• Exercise material:
--------

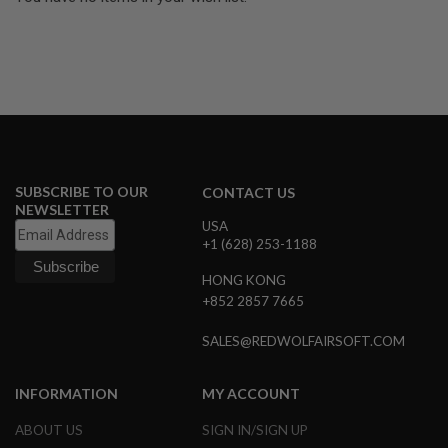
U
N
S
&
G
E
L
B
L
A
S
SUBSCRIBE TO OUR
T
CONTACT US
E
NEWSLETTER
R
USA
+1 (628) 253-1188
M
I
HONG KONG
N
+852 2857 7665
I
A
I
SALES@REDWOLFAIRSOFT.COM
R
S
O
INFORMATION
MY ACCOUNT
F
T
ABOUT US
SIGN IN/SIGN UP
G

--------

• Task prompt: Retype the records verbatim, excluding each image they hold.

• Written response:
U
N
S
&
G
E
L
B
L
A
S
SUBSCRIBE TO OUR
T
CONTACT US
E
NEWSLETTER
R
USA
+1 (628) 253-1188
M
I
HONG KONG
N
+852 2857 7665
I
A
I
SALES@REDWOLFAIRSOFT.COM
R
S
O
INFORMATION
MY ACCOUNT
F
T
ABOUT US
SIGN IN/SIGN UP
G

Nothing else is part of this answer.